▶ **YOUR TASKS**
1. Return the stretch of the model-training write-up from "4. Model Training" through "(raw, PCA, RUS).", word for word.
2. Retype the stretch from the start of the records through the line containing "collector number: 858", both ends included, without any changes.

***** EXTRACT *****

Each preprocessing strategy (Raw, PCA, RUS) was used to create distinct input datasets for model evaluation.

3. Data Splitting

  • Split ratio: 80% training / 20% testing.

4. Model Training

  • Trained two types of models:
    • Deep Neural Networks (DNN)
    • XGBoost classifiers
  • Each model was trained on all 3 dataset versions (raw, PCA, RUS).

5. Evaluation

  • Evaluated using:
    • Accuracy
    • F1 Score
    • Confusion Matrix
  • Benchmarked computational performance for each model-dataset combination.

6. Results & Visualization

  • Performance metrics visualized using matplotlib.
  • Appendix figures demonstrate model scalability and resource consumption.

Repository Structure

.
├── notebooks/
│   ├── DNN_50K_Raw.ipynb
│   ├── DNN_50K_PCA.ipynb
│   ├── DNN_50K_RUS.ipynb
│   ├── DNN_60K_Raw.ipynb
│   ├── DNN_60K_PCA.ipynb
│   ├── DNN_60K_RUS.ipynb
│   └── XGBoost.ipynb
├── figures/
│   └── appendix_figure_A_1.png
├── README.md

***** RECORDS SHOWN *****

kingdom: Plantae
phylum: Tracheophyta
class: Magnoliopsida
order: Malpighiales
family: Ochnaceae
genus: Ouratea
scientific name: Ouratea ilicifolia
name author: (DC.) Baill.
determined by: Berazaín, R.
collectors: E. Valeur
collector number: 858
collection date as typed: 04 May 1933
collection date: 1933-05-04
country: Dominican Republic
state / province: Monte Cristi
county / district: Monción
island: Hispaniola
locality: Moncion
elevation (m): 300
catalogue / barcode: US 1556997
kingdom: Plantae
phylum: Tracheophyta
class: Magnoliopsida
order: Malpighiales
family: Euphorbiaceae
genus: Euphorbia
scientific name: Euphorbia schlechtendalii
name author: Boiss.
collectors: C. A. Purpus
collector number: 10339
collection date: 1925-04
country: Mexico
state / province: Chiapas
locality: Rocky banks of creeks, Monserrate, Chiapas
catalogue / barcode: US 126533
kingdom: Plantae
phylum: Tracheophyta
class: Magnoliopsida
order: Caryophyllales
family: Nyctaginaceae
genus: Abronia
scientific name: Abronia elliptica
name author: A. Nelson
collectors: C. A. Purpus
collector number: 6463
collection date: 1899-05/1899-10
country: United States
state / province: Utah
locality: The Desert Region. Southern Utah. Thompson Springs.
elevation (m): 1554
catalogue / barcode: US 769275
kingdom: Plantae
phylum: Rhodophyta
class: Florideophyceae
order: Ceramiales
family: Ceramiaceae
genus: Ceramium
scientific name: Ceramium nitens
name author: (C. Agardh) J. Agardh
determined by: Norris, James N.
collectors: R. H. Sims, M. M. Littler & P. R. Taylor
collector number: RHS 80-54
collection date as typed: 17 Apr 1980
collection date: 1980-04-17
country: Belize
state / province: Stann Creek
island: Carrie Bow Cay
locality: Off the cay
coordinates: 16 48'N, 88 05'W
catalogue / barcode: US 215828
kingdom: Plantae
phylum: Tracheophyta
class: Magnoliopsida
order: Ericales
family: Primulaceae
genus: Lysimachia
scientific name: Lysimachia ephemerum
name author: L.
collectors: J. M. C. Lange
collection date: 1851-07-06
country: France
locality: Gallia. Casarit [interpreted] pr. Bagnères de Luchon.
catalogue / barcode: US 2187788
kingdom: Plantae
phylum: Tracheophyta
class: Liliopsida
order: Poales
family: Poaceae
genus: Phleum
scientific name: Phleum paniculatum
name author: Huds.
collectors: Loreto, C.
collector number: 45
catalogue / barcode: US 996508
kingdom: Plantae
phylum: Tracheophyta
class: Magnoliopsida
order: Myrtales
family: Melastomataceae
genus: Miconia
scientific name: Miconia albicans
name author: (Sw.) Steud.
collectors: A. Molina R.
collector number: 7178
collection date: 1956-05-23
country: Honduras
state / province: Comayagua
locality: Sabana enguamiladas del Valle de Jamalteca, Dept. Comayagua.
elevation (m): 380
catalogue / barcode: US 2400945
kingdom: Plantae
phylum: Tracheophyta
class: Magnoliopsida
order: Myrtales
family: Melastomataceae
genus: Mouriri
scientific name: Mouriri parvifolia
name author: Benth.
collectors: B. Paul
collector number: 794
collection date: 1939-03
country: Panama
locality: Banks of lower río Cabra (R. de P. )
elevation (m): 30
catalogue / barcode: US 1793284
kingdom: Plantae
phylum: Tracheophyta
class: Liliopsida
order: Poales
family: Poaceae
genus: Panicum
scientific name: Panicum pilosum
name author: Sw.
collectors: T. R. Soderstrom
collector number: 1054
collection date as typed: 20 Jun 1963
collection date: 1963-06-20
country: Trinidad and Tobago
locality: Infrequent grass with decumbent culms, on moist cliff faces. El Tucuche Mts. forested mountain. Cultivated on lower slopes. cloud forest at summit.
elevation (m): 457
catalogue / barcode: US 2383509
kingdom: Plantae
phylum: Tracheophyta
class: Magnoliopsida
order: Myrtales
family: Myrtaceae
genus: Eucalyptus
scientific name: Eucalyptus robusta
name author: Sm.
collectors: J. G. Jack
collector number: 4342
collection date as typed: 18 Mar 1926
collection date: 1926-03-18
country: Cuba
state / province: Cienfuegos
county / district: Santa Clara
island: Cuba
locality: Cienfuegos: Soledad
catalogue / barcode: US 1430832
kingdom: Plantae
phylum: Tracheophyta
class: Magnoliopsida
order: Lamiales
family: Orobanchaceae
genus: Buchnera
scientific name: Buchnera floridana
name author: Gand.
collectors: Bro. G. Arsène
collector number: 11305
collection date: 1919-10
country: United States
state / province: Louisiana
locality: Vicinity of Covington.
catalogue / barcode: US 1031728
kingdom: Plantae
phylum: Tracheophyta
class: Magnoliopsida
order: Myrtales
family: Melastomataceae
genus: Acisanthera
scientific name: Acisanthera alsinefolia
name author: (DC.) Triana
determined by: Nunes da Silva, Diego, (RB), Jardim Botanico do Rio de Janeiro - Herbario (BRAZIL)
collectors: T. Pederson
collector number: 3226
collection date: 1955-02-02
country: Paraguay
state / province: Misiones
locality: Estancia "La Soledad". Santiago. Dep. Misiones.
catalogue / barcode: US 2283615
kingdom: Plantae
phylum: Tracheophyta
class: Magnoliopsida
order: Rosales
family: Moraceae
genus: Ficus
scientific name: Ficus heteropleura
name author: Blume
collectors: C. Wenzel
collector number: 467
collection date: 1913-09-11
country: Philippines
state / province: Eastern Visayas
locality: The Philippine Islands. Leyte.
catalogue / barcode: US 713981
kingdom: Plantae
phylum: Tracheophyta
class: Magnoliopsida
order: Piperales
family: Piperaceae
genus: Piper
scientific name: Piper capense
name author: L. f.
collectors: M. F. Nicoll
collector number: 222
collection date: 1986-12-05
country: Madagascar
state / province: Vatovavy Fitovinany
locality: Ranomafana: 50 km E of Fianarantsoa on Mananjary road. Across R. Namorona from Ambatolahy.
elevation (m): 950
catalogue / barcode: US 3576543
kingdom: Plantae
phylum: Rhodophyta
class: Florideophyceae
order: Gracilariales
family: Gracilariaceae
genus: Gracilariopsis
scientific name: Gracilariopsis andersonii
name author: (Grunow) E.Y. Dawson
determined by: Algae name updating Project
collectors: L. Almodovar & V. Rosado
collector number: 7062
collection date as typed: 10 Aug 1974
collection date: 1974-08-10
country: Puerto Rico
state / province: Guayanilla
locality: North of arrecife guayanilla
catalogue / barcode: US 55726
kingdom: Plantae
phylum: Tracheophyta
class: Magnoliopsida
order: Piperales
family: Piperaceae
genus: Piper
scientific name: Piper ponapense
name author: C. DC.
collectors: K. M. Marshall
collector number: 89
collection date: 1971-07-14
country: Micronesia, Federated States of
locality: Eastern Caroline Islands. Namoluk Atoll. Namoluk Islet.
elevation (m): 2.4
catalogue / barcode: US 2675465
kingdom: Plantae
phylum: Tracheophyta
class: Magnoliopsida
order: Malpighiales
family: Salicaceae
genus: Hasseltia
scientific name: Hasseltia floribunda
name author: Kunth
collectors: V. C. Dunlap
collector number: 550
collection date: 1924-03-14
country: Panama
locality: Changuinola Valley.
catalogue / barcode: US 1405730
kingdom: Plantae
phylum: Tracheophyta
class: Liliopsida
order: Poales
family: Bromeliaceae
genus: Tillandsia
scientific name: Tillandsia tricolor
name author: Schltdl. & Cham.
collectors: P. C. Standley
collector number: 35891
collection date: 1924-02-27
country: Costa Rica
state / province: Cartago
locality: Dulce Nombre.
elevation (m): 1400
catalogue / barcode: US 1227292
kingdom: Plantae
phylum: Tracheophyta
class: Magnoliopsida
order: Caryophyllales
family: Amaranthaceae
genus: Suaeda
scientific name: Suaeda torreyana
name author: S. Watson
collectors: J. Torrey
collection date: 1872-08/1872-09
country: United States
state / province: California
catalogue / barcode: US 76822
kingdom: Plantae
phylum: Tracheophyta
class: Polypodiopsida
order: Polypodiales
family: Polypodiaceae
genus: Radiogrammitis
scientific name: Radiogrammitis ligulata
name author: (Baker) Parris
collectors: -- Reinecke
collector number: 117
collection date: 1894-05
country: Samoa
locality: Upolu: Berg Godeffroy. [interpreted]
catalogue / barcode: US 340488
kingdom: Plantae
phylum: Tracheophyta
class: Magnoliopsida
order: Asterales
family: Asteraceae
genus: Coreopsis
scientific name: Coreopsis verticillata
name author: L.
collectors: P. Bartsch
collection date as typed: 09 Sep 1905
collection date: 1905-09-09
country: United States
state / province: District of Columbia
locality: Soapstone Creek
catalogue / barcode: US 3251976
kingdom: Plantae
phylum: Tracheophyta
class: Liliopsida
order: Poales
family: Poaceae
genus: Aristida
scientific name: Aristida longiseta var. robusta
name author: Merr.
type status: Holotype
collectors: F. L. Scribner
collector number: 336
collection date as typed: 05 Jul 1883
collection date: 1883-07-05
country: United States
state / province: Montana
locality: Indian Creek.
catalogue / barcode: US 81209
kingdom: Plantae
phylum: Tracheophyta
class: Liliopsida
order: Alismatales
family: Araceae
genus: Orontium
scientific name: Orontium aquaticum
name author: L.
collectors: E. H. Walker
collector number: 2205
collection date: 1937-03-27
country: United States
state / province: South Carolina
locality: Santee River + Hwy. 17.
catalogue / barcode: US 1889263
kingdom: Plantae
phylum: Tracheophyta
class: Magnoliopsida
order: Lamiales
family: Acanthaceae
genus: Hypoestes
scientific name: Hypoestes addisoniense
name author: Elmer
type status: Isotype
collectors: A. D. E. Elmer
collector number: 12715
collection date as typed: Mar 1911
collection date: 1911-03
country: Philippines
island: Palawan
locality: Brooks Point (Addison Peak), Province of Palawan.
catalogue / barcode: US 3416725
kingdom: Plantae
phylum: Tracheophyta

*****

▶ **CORRECT ANSWERS**
1.
4. Model Training

  • Trained two types of models:
    • Deep Neural Networks (DNN)
    • XGBoost classifiers
  • Each model was trained on all 3 dataset versions (raw, PCA, RUS).

2.
kingdom: Plantae
phylum: Tracheophyta
class: Magnoliopsida
order: Malpighiales
family: Ochnaceae
genus: Ouratea
scientific name: Ouratea ilicifolia
name author: (DC.) Baill.
determined by: Berazaín, R.
collectors: E. Valeur
collector number: 858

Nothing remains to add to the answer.